According to two diplomatic sources, Germany and France are fighting to control the reconstruction plans. Berlin will explain its proposal on April 7, which diplomats say will in principle receive support from the European Investment Bank (EIB). EIB financing can range from 2 billion euros to 3 billion euros.
The German ambassador to Lebanon confirmed that a proposal would be submitted next week to redevelop the port of Beirut and the surrounding areas. The plan was drawn up by several private companies that will explain it in Beirut.
But first, Lebanon’s political elite must agree to form a new government to regulate public finances and fight corruption. This is the condition that lenders, including the International Monetary Fund, pay before releasing billions of dollars in aid.
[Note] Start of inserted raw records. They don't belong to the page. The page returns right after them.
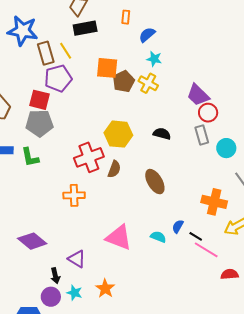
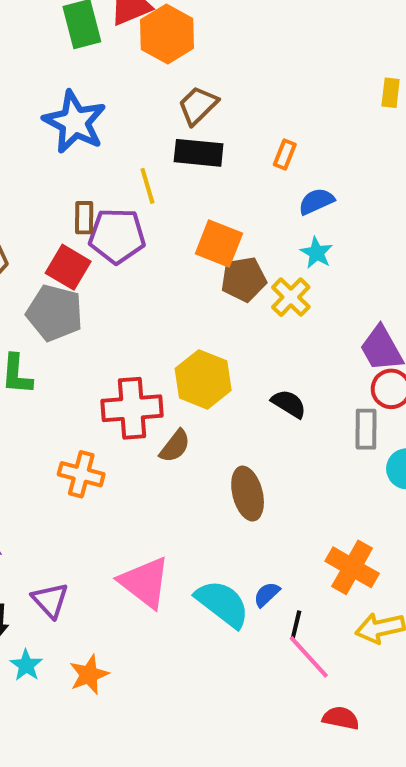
brown rectangle: (46, 53) -> (84, 218), moved, size x0.7
black line: (196, 236) -> (296, 625), turned 56
cyan semicircle: (158, 237) -> (222, 604), size x1.8

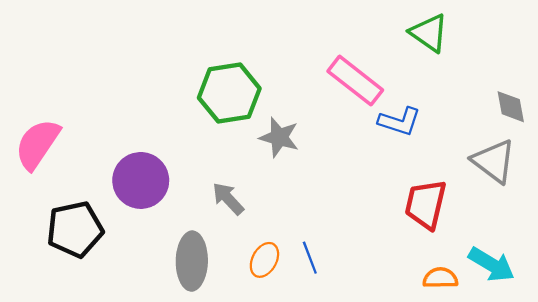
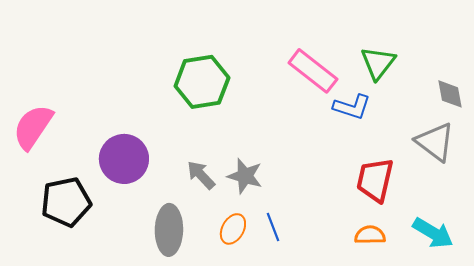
green triangle: (429, 33) -> (378, 63), moved, turned 33
gray star: (279, 137) -> (245, 176), moved
orange semicircle: (440, 278) -> (370, 235), moved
Eight months after the port disaster, many Lebanese who lost their families, homes and businesses are still awaiting the results of the investigation into the cause of the explosion. Lebanon is on the verge of collapse. Shoppers are fighting for goods and protesters are blocking roads and businesses shuttered.
Foreign lenders said the new government should have a strong mandate to implement economic reforms. Then, in addition to reviewing the central bank, it also involves an overhaul of the wasted energy sector. Germany and France would also like to see a government committed to reform first. This will be the only way, and it is also beneficial for Lebanon, according to the initiators.